Я начал переключать каналы и, в конце концов, нашёл комедию с участием Луи де Фюнеса. Нина кивнула, и мы начали смотреть фильм. Но смотреть было невозможно. Передача часто прерывалась бесконечными рекламными паузами. Через час у меня сложилось впечатление, что в России человек родится для того, чтобы сразу же воспользоваться памперсами, потом освежить дыхание «Стиморолом» или «Рондо», вылечиться от перхоти и кариеса, воспользоваться гигиеническими прокладками (без различия пола), выпить пива, освежить тело дезодорантом, постирать бельё, очистить посуду от жира и, наконец, воспользоваться услугами бальзамировщиков, работающих круглосуточно.

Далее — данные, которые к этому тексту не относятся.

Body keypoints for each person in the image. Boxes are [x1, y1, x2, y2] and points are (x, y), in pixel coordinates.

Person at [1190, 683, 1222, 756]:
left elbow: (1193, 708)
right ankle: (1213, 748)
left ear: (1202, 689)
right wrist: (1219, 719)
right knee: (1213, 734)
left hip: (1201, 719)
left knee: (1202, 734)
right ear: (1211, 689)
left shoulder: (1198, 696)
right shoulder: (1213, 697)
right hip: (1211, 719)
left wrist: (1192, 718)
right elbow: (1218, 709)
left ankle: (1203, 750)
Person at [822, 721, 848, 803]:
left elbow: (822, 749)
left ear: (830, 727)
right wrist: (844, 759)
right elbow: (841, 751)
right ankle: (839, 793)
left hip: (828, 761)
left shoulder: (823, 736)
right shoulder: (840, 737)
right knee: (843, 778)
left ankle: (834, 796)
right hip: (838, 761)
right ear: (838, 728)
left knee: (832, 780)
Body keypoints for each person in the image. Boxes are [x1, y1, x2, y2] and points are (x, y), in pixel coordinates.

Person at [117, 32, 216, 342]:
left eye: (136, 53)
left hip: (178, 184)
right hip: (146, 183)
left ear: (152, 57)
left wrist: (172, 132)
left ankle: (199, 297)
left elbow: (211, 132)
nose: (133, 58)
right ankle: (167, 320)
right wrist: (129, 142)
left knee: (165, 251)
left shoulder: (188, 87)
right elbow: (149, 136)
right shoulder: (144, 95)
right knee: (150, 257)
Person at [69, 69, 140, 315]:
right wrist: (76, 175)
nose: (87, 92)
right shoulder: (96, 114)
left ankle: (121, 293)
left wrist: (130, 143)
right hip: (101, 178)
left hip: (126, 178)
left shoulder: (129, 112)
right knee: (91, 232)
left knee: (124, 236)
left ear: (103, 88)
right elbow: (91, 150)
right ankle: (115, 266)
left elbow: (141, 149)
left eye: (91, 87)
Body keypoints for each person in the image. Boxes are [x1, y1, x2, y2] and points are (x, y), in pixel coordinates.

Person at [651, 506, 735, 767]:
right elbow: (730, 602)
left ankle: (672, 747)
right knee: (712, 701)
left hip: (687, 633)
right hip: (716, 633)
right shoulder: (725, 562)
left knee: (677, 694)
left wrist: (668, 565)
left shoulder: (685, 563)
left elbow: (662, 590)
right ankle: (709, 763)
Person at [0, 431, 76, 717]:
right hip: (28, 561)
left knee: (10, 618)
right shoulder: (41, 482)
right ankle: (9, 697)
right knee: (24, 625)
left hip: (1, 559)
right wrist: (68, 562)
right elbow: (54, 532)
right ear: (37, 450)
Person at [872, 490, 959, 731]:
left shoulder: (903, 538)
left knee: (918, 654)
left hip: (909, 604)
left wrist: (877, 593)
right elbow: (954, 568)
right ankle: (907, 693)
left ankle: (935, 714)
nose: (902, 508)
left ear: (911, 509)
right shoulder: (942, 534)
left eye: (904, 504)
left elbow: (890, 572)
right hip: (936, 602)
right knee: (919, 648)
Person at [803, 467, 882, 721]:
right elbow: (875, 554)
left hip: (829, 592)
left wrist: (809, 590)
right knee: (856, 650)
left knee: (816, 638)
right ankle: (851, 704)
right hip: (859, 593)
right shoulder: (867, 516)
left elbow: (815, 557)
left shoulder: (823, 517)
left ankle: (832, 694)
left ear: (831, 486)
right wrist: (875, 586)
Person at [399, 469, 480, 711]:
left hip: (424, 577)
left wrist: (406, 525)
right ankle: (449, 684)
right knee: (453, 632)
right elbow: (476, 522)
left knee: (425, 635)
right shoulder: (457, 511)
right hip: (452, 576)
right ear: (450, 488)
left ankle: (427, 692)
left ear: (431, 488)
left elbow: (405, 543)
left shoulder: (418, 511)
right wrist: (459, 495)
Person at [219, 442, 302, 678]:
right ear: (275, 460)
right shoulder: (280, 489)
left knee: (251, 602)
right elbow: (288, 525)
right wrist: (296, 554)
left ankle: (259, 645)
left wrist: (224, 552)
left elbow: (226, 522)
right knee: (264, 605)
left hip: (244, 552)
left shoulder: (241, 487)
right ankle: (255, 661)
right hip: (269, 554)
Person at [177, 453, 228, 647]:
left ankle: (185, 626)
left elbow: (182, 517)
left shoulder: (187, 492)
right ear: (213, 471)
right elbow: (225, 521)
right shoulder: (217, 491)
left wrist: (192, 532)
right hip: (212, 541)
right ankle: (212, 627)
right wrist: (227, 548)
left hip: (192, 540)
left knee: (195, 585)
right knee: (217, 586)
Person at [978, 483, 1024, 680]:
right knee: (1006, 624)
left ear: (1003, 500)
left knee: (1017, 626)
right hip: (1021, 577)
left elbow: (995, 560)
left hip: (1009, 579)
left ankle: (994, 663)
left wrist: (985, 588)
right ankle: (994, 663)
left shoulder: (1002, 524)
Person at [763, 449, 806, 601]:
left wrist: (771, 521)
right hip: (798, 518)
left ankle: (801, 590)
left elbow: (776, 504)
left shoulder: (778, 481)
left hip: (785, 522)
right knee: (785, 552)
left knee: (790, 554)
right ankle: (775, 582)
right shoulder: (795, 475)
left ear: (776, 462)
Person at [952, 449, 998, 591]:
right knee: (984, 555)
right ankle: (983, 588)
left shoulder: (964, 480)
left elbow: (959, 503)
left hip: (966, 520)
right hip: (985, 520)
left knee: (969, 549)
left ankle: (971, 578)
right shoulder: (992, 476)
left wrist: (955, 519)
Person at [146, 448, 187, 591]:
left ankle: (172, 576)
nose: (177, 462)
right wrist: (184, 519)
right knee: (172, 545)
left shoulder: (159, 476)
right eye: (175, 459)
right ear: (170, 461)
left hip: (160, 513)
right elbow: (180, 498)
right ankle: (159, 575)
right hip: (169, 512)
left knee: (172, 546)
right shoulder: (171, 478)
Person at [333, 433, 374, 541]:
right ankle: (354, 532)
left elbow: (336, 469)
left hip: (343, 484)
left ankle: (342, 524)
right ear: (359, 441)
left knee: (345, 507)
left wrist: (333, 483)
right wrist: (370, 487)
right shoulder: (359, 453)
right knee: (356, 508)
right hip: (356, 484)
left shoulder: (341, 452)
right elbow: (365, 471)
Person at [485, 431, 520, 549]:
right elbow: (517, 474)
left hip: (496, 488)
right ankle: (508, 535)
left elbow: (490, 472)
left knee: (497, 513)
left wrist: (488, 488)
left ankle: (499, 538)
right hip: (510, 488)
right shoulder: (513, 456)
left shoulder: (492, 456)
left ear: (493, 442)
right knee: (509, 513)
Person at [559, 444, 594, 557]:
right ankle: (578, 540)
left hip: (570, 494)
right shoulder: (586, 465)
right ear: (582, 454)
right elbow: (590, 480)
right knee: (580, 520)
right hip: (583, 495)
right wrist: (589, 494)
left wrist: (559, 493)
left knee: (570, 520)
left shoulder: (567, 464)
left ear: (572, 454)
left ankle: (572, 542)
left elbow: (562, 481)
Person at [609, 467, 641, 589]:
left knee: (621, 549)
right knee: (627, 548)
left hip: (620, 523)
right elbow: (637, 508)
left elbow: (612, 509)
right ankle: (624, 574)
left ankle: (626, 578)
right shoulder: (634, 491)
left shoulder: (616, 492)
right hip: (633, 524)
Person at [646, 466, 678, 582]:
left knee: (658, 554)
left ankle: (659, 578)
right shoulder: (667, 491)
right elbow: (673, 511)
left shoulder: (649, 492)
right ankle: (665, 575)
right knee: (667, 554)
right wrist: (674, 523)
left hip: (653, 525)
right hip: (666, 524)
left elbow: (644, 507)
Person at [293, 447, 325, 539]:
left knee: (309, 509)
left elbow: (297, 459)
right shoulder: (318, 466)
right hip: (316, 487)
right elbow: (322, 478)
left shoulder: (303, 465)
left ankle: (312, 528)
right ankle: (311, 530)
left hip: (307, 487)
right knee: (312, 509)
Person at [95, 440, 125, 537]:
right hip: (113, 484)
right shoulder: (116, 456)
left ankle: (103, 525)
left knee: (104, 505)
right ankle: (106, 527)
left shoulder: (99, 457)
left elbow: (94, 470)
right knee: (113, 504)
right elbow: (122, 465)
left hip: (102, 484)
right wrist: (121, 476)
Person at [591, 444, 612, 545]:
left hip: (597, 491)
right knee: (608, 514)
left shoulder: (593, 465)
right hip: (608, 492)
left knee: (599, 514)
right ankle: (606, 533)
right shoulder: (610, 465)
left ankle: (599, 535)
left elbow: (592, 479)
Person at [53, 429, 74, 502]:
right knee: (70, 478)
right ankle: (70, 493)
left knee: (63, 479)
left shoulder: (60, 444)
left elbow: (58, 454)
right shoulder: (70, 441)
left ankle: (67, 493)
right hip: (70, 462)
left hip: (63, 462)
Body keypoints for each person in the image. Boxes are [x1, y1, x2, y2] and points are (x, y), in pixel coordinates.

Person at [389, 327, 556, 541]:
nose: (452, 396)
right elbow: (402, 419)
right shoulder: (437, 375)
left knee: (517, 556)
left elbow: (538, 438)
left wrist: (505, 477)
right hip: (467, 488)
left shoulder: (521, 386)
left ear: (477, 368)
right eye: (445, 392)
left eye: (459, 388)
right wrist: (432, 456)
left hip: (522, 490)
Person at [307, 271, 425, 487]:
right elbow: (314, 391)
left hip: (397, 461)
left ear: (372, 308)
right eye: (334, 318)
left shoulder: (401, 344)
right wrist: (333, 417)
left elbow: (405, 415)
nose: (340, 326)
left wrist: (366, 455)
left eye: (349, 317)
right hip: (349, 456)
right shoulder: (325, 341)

Реклама была навязчивая, безвкусная до пошлости, снята, как правило, бездарно. Правда, попадались и удачные, остроумные ролики, отснятые на высоком уровне. Но это были жемчужные зёрна в куче навоза.
Внезапно в одном из роликов я увидел Вику. Она в роскошном вечернем платье шла под руку с солидным мужчиной. При входе в зал, где проходила какая-то презентация, мужчина неловко наступил на подол платья. Раздался треск, и платье свалилось на пол. Вика, оставшись в лифчике, трусиках и туфельках, вскрикнула с неподдельным ужасом. Потом, глянув на лохмотья, оставшиеся от платья, и на своё отражение в зеркале, она махнула рукой и, взяв под руку своего спутника, прошла в зал под восхищенными взглядами окружающих. Текст: «В таком белье вы можете пойти куда угодно!»
В следующей паузе Вика вновь показалась, но уже в другом ролике. Я отметил, что и она играла неплохо, и режиссёр явно не бездарь. От Нины не ускользнуло моё отношение к этим роликам.
— Что-то ты сегодня с большим интересом смотришь на эту девицу. Ты и раньше её видел, но сегодня смотришь как-то иначе.
Я в подробностях рассказал ей о своей сегодняшней встрече с Викторией. Нина вздохнула.
— Такие истории, как правило, имеют очень плачевный исход. Мы сегодня весь вечер и всю ночь принимали раненых и покалеченных. Девять случаев из десяти были результатами вот таких встреч. Хорошо, что ты у меня такой крутой. Другие граждане либо чехлятся, либо попадают к нам.
— Фи, Ниночка! Что за жаргон? Запомни, крутыми бывают только яйца трёхчасовой варки. А люди делятся на тех, кто за себя постоять может, и тех, кто не может.
— Ты прав, извини. Кстати, о жаргоне. Ты верно подметил насчет мата. Это какая-то болезнь. Вечером привезли молодую девушку, попала под машину. Когда ей давали наркоз, она материлась так, что мне хотелось уши заткнуть. Я ещё вспомнила, как она была одета, когда её привези, и решила, что это — уличная шлюха. Но потом встретилась с её родителями. Мать — главврач одной из больниц, отец — преподаватель в университете. А девушка — студентка предпоследнего курса юридического факультета.